HURDLE MILLS — A rural Orange County community drew together Monday to say goodbye to two teens killed in a wreck late Saturday.
Huddled against the chill in groups of two and three, they talked about unfulfilled plans and happier times with William Daniel Chase Underhill and Kacie Leann Chamberlain.
The Orange High School students, both 16, were killed around 10:30 p.m. Saturday when the Ford 250 pickup truck they were in ran off the road about a mile west of Mary Hall Road, northeast of Hillsborough.
Two others in the truck were injured. Sam Whaley, 16, of Hillsborough, and McCray Williams, 15, of Mebane, were listed in fair condition Monday at Duke Hospital, a spokeswoman said.
A couple of hundred people had visited the accident site since Sunday, when friends held a candle lighting and released balloons. Thousands more expressed their feelings on Facebook, where a memorial page, RIP Kacie & Chase, had nearly 6,000 likes Monday evening.
Services for both teens will be held this week at New Horizon Church in Durham.
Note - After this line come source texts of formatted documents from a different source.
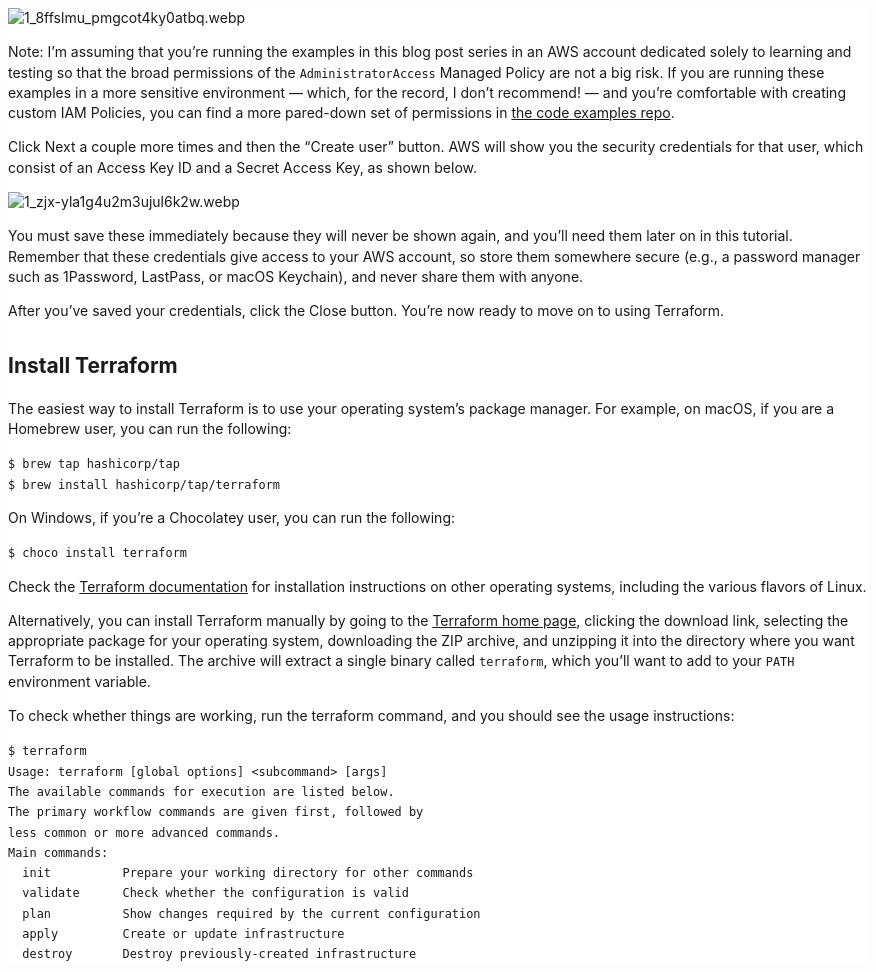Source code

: ![1_8ffslmu_pmgcot4ky0atbq.webp](/assets/img/apps/terraform/1_8ffslmu_pmgcot4ky0atbq.webp)

Note: I’m assuming that you’re running the examples in this blog post series in an AWS account dedicated solely to learning and testing so that the broad permissions of the `AdministratorAccess` Managed Policy are not a big risk. If you are running these examples in a more sensitive environment — which, for the record, I don’t recommend! — and you’re comfortable with creating custom IAM Policies, you can find a more pared-down set of permissions in [the code examples repo](https://github.com/brikis98/terraform-up-and-running-code/blob/master/code/json/02-intro-to-terraform-syntax/iam-policy.json).

Click Next a couple more times and then the “Create user” button. AWS will show you the security credentials for that user, which consist of an Access Key ID and a Secret Access Key, as shown below.

![1_zjx-yla1g4u2m3ujul6k2w.webp](/assets/img/apps/terraform/1_zjx-yla1g4u2m3ujul6k2w.webp)

You must save these immediately because they will never be shown again, and you’ll need them later on in this tutorial. Remember that these credentials give access to your AWS account, so store them somewhere secure (e.g., a password manager such as 1Password, LastPass, or macOS Keychain), and never share them with anyone.

After you’ve saved your credentials, click the Close button. You’re now ready to move on to using Terraform.

## Install Terraform
The easiest way to install Terraform is to use your operating system’s package manager. For example, on macOS, if you are a Homebrew user, you can run the following:

```
$ brew tap hashicorp/tap
$ brew install hashicorp/tap/terraform
```

On Windows, if you’re a Chocolatey user, you can run the following:

```
$ choco install terraform
```

Check the [Terraform documentation](https://learn.hashicorp.com/tutorials/terraform/install-cli?in=terraform%2Faws-get-started) for installation instructions on other operating systems, including the various flavors of Linux.

Alternatively, you can install Terraform manually by going to the [Terraform home page](https://www.terraform.io/), clicking the download link, selecting the appropriate package for your operating system, downloading the ZIP archive, and unzipping it into the directory where you want Terraform to be installed. The archive will extract a single binary called `terraform`, which you’ll want to add to your `PATH` environment variable.

To check whether things are working, run the terraform command, and you should see the usage instructions:

```
$ terraform
Usage: terraform [global options] <subcommand> [args]
The available commands for execution are listed below.
The primary workflow commands are given first, followed by
less common or more advanced commands.
Main commands:
  init          Prepare your working directory for other commands
  validate      Check whether the configuration is valid
  plan          Show changes required by the current configuration
  apply         Create or update infrastructure
  destroy       Destroy previously-created infrastructure
```
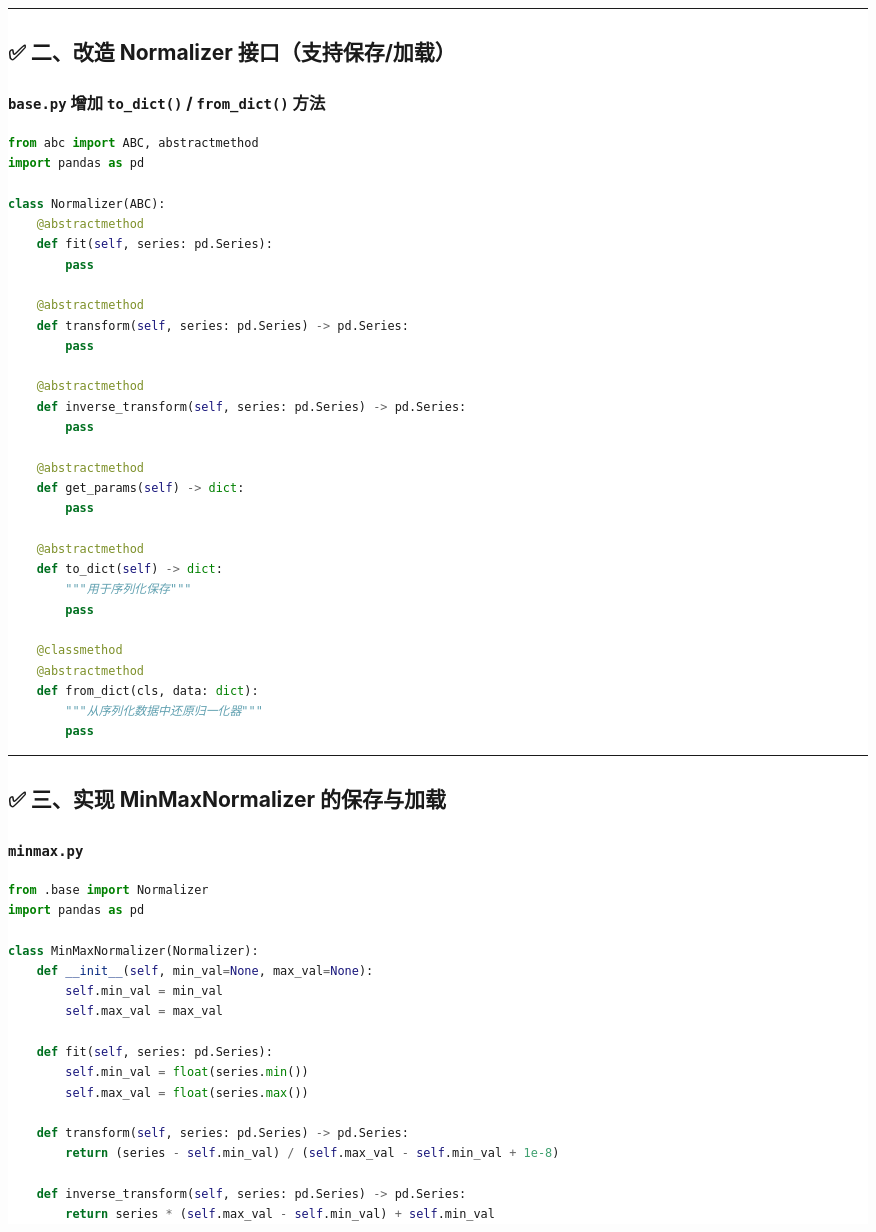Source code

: ------

## ✅ 二、改造 Normalizer 接口（支持保存/加载）

### `base.py` 增加 `to_dict()` / `from_dict()` 方法

```python
from abc import ABC, abstractmethod
import pandas as pd

class Normalizer(ABC):
    @abstractmethod
    def fit(self, series: pd.Series):
        pass

    @abstractmethod
    def transform(self, series: pd.Series) -> pd.Series:
        pass

    @abstractmethod
    def inverse_transform(self, series: pd.Series) -> pd.Series:
        pass

    @abstractmethod
    def get_params(self) -> dict:
        pass

    @abstractmethod
    def to_dict(self) -> dict:
        """用于序列化保存"""
        pass

    @classmethod
    @abstractmethod
    def from_dict(cls, data: dict):
        """从序列化数据中还原归一化器"""
        pass
```

------

## ✅ 三、实现 MinMaxNormalizer 的保存与加载

### `minmax.py`

```python
from .base import Normalizer
import pandas as pd

class MinMaxNormalizer(Normalizer):
    def __init__(self, min_val=None, max_val=None):
        self.min_val = min_val
        self.max_val = max_val

    def fit(self, series: pd.Series):
        self.min_val = float(series.min())
        self.max_val = float(series.max())

    def transform(self, series: pd.Series) -> pd.Series:
        return (series - self.min_val) / (self.max_val - self.min_val + 1e-8)

    def inverse_transform(self, series: pd.Series) -> pd.Series:
        return series * (self.max_val - self.min_val) + self.min_val
```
Orange High junior Colton Woody, 17, said he had known Underhill and Chamberlain since they started at Hillsborough Elementary School together. Underhill was fun to be around, whether they were hanging out, hunting deer or “mudding,” he said.
“I had to pull him out a few times” when Chamberlain’s truck got stuck while slinging around in local mud holes, Woody said.
Underhill was an avid outdoorsman and a member of the Orange High School Swim Team, Shooting Club and Future Farmers of America, friends and family said. He also was a former middle school state wrestling champion. He leaves behind father Kevin Underhill and his wife, Beth; mother April Underhill Andrews and her husband, Chris; a brother and four sisters, according to an obituary.
Woody, who lives nearby, said he was one of the first to find his friends Saturday, and he will never forget it.
“I want everybody to learn from this and to not speed or drive recklessly,” he said.
Trooper Greg Ingram said Highway Patrol investigators aren’t sure yet who was driving the truck. None of the teens was wearing a seatbelt. Three were thrown from the truck, and a fourth was partially ejected, he said.
Patrol investigators were at the scene Monday afternoon. The truck ran off the left side of the road, and when the driver overcorrected, it ran off the road to the right before hitting a mailbox and a tree, Ingram said.
Speed may have played a role, he said. The accident happened just past a curve along a largely straight part of the road where the speed limit is 55 mph.
The patrol also is investigating whether anyone was licensed to drive at that time of night. The state’s graduated licensing program lets 16-year-olds drive between 5 a.m. and 9 p.m. for six months under a limited provisional license, after which they can get a full provisional license until age 18.
Chamberlain pitched for her varsity softball team at Orange High, loved horses and always had a smile, her friends said. She worked at Vinny’s Italian Grill and Pizzeria in Hillsborough and leaves behind her mother, Angie Carden Hurdle, and her husband, Ron; her father, John Philip Chamberlain, and a sister.
Two memorials were at the site Monday. One for Chamberlain had a T-shirt signed by her Vinny’s co-workers. “Fly high, beautiful,” it said. Beside it hung a black cowboy hat, with teddy bears and a panda on the ground below.
An Orange High jersey lay in front of Underhill’s memorial, which was covered with flowers.
Zina Almers said Chamberlain and her daughter, McKenzie, were part of a tight-knit group of girls who did everything together. Their weekly ritual was to stop at Kerr Drug for coffee, she said. They brought coffee to the accident scene Monday to remember Chamberlain before going ahead with a sleepover she had planned to attend, Almers said.
“It’s so sad they even have to experience this kind of pain and loss,” Almers said.